My son was born, and things were looking better. Yes, a second child added some stress (and some “stress”) but things were manageable. We agreed that two children was enough, and we hoped a vasectomy would discourage mother nature from interfering with our decision-making process again. My new role as a slightly less unselfish father of two in regular therapy became the new norm.

Unfortunately, with routine comes complacency. A second child kept me busier than ever, and my focus on myself drifted. Therapy became routine, and putting my happy face on became easier. The system caught up with me, and my prescription was not renewed. The insurance jungle was more than I could face, so I just stopped taking my medication.

This more or less brings us up to now.

Things are slipping for me. My temper is getting shorter and my opinion of myself getting lower. My job prospects are lousy, and my life is losing direction. For now, being a father is my primary role, but my kids will be spending more and more time at school over the next couple of years. The new year is upon us, and that seems like a good time for change.

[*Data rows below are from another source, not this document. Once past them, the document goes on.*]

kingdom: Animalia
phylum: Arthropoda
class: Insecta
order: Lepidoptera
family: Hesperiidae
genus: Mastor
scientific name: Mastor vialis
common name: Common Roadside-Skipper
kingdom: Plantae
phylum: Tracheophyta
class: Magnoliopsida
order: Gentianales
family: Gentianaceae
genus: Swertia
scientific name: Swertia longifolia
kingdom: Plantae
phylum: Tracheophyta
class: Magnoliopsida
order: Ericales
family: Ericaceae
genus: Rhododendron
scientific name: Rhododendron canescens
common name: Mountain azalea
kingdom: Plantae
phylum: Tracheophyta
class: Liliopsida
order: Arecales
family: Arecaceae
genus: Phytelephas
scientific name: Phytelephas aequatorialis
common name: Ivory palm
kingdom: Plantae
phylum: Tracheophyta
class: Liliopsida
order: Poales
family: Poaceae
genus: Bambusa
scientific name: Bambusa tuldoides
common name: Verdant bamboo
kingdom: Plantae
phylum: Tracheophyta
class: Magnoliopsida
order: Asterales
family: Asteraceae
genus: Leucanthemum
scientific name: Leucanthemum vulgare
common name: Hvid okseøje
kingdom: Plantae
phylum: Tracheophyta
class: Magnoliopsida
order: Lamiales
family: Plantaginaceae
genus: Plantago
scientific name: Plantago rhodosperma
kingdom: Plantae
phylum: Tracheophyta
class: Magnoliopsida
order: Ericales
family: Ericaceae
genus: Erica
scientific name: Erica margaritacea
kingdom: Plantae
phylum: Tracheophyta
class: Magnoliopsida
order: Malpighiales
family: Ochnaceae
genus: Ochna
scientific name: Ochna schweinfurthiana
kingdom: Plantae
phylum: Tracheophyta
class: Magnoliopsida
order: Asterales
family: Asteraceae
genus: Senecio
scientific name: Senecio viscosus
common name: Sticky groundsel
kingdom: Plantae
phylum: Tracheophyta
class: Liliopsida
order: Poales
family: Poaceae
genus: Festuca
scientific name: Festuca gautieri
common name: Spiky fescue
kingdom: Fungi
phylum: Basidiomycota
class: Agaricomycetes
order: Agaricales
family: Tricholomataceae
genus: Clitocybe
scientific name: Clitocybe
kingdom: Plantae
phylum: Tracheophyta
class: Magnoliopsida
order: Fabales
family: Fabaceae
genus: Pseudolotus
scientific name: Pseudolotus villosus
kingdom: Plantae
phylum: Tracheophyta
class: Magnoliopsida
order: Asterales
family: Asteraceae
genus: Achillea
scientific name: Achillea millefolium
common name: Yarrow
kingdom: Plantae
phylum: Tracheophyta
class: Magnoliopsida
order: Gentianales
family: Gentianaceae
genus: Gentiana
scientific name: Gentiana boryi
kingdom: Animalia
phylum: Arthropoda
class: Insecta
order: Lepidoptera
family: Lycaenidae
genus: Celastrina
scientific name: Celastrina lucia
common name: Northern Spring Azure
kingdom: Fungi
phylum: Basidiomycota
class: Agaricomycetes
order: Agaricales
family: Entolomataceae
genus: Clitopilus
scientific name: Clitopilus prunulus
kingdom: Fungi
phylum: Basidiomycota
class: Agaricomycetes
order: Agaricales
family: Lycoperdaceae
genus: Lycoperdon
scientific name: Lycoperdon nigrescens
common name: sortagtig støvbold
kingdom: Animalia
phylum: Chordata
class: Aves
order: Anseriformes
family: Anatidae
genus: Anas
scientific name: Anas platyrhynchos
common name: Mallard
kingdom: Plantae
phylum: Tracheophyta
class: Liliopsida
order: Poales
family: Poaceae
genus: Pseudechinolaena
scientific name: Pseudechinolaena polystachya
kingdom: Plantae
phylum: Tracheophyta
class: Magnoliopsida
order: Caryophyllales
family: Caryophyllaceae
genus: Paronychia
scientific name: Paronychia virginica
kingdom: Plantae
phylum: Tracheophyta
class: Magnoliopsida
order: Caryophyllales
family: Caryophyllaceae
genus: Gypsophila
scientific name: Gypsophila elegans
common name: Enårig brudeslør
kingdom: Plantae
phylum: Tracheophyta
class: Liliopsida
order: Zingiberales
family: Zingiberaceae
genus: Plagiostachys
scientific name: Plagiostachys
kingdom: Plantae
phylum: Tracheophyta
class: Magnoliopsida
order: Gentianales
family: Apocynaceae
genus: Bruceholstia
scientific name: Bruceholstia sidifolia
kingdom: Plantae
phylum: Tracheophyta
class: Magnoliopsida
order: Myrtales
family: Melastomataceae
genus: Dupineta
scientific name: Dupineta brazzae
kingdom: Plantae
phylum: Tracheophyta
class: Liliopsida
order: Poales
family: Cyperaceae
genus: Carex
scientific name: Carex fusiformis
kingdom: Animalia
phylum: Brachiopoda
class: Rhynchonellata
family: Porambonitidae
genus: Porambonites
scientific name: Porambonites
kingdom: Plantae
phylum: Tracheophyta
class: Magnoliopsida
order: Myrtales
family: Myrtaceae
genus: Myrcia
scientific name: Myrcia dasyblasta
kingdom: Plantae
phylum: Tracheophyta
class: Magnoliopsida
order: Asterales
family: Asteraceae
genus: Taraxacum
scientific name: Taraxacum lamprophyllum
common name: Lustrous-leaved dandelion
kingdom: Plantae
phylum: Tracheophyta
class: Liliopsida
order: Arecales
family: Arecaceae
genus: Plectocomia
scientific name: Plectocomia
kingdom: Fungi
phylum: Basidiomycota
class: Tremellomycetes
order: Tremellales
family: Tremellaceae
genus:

Next week, I’m seeing a new psychiatrist. I think I need to be on medication again, and I probably could use a more aggressive approach to therapy. I’m trying desperately to regain control over myself and my life. I don’t like the person I’m becoming, and I want to do better for my kids, my wife, and myself.

This is why I chose to start writing about my experiences. This is my opportunity to focus on myself while sharing with others. I can’t be the only one dealing with these things.